Der Name scheint Programm zu sein: "Hauptstadtregion" - so ist der Entwurf des neuen Landesplanes überschrieben. Im zuständigen Infrastrukturministerium wird darauf verwiesen, dass man den Landesplan im bundesdeutschen Konzert der Länder sehen müsse. Und da könne man sich unter dem Namen überall das Gebiet um Berlin vorstellen - Brandenburg eben.
Die CDU im Landtag stößt sich an diesem Namen. Es gebe große Teile des Landes, die sich nicht als Hauptstadtregion definieren, sagt Fraktionschef Ingo Senftleben. In den Regionalen Planungsregionen geht man weiter. Während das Wachstum des Berliner Umlandes für die kommenden Jahre genau definiert wird, gebe es keine Vorgaben für den Rest des Landes.
Für den weiteren Metropolenraum gibt es keine Steuerungsmechanismen, sagt Wolfgang Rump, Leiter der Planungsregion Oderland-Spree, der Frankfurt (Oder), Märkisch-Oderland und Oder-Spree angehören. Es wird von schrumpfenden Einwohnerzahlen gesprochen, ohne dass erkennbar sei, ob der Prozess gestaltet werden soll oder ob man gegensteuern wolle, lautet die Kritik aus Ostbrandenburg.
"Es gibt ein kleines, enges Umland von Berlin und einen Rest, der als schrumpfende Einheit beschrieben wird", sagt auch Lutz Klauber, Leiter der Planungsgemeinschaft Havelland-Fläming (Potsdam, Brandenburg an der Havel, Havelland und Potsdam-Mittelmark). So ein undifferenziertes Bild hält er für bedenklich, ein falsches Signal. In seiner Region gibt es neben Gemeinden mit sinkenden Einwohnerzahlen auch solche mit steigender Tendenz und diejenigen, die stabil bleiben. Er nennt Borkheide, Lehnin oder Thyrow und Ketzin als Orte, die nicht in das vereinfachende Bild des Landesentwicklungsplans passen.
Carsten Maluszczak, Leiter der Planungsregion Lausitz-Spreewald, vermisst einen Handlungsauftrag, weitere Subräume auszuweisen. Er sieht rund zehn in seiner Region mit den Verwaltungseinheiten Dahme-Spreewald, Spree-Neiße, Cottbus, Oberspreewald-Lausitz und Elbe-Elster. Als Beispiele nennt er den Spreewald, die Grenzregion zu Polen oder die Region um Cottbus. Es geht ihm um Landschaften, Kulturräume und Räume mit besonderem Handlungsbedarf, die es im alten Landesentwicklungsplan noch gab.
Auch Dietmar Schulze (SPD), Landrat der Uckermark und Vorsitzender der Planungsregion Uckermark-Barnim, hält den aktuellen Entwurf für verbesserungsbedürftig bis mangelhaft. Vor allem weil er keine Antwort auf die Fragen der ländlichen Regionen gibt. Michael Jungclaus erklärt für die Grünen im Landtag, dass der Plan keine neuen Akzente setze. Mit der Konzentration auf das Berliner Umland sei ein weiteres Abhängen der ländlichen Räume zu befürchten.

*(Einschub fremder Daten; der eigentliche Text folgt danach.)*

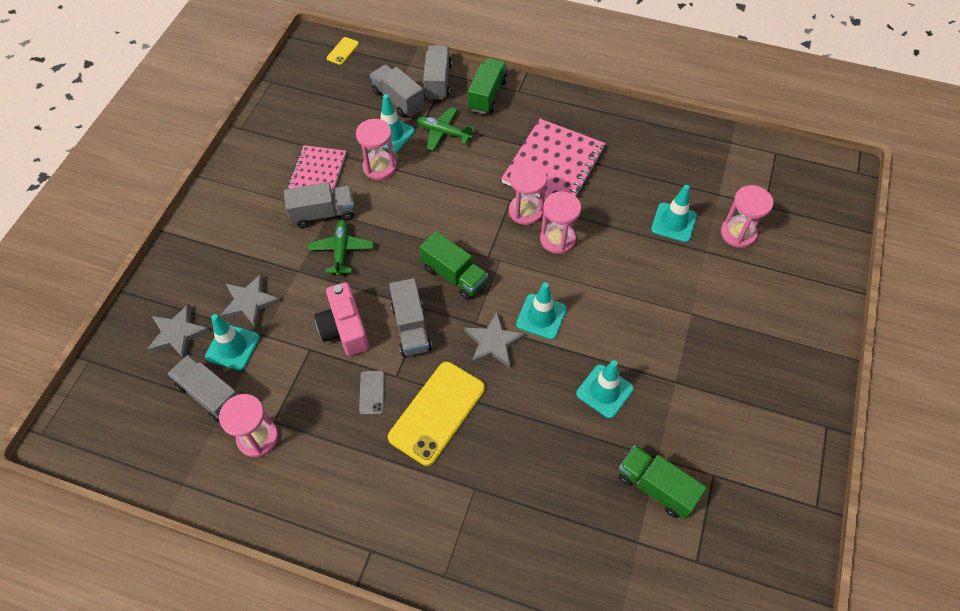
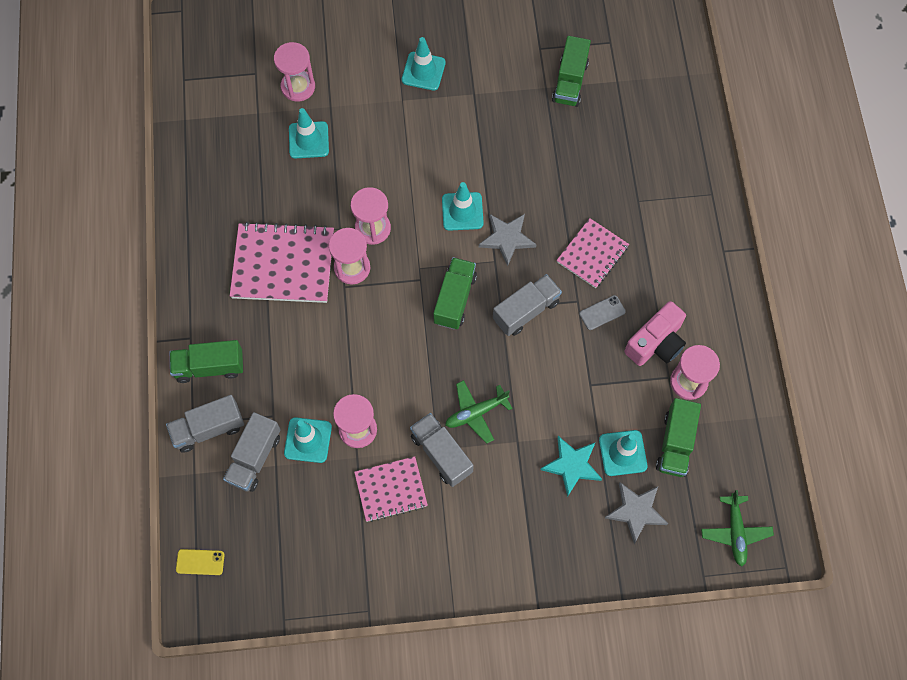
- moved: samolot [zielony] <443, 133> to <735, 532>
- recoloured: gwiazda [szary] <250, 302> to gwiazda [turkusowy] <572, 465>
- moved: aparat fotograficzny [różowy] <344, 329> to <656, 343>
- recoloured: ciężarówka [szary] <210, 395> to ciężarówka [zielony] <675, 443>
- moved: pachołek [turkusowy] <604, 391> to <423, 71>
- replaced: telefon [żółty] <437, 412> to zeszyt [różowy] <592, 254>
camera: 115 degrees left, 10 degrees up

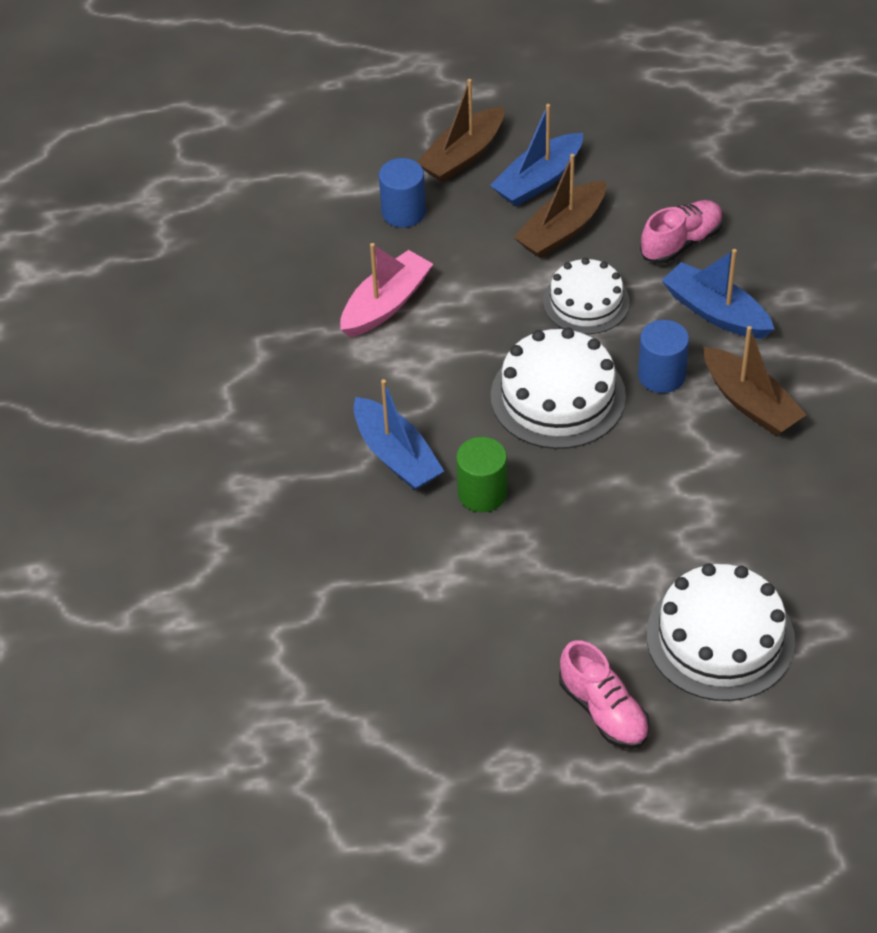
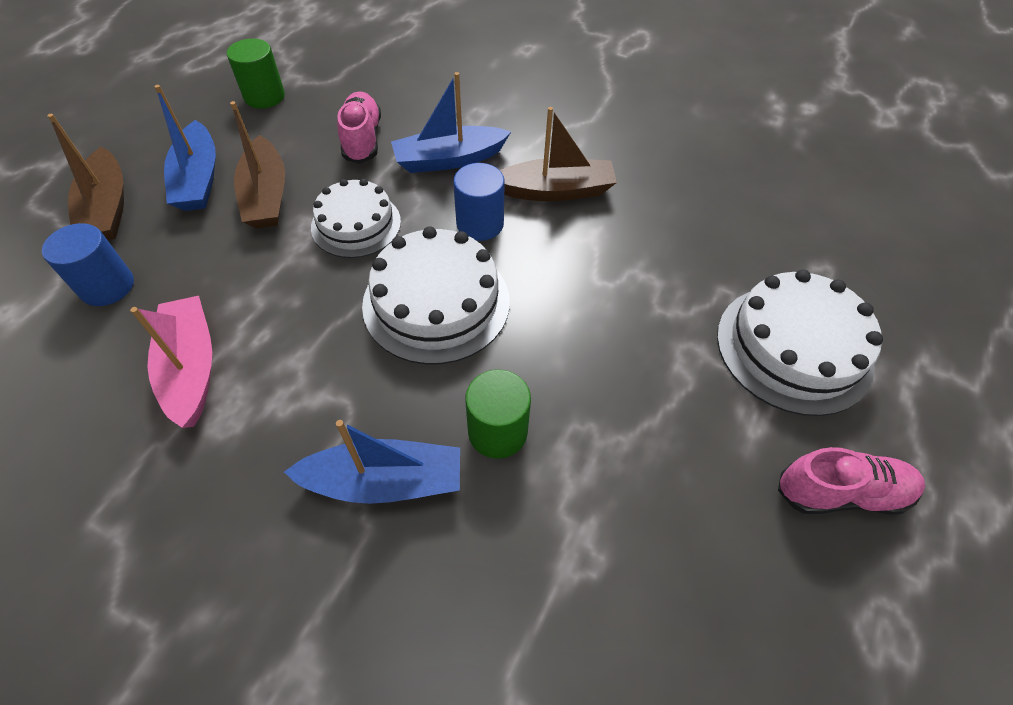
- added: walec [zielony] <264, 96>
camera: 60 degrees left, 5 degrees up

Veränderungsbedarf sehen einige Planungsregionen auch im Berliner Umland. Das wurde ohne Veränderungen aus dem bestehenden Landesplan übernommen. Rump fordert, der aktuellen Entwicklung Rechnung zu tragen. Für ihn sollte Rehfelde planerisch dem Speckgürtel zugeschlagen werden. Mit der Anerkennung als Siedlungsgebiet könnten neue Wohngebiete ausgewiesen und größerer Einzelhandel angesiedelt werden. Spätestens wenn die Ostbahn, die in Rehfelde hält, 2018 bis zum Ostkreuz verlängert wird, dürfte sich dort der Siedlungsdruck erhöhen.
Auch Zossen, Seddiner See und Bestensee werden in ihren Planungsregionen planerisch zum Berliner Umland gerechnet, zumindest wenn man eine einheitliche Methodik anwenden würde, sagt Klauber. Der Landrat von Dahme-Spreewald, Stephan Loge (SPD), geht noch weiter. Seiner Meinung nach sollten nicht nur Bestensee und Mittenwalde zum Umland zählen, sondern diese landesplanerische Kategorie gleich entlang der Bahnstrecke nach Cottbus ausgedehnt werden. Wenn dies auch an anderen Bahnstrecken erfolgt wie beispielsweise an der Dresdner Bahn oder der Ostbahn, würde man Korridore entwickeln statt eines eng gefassten Speckgürtels, argumentiert Loge.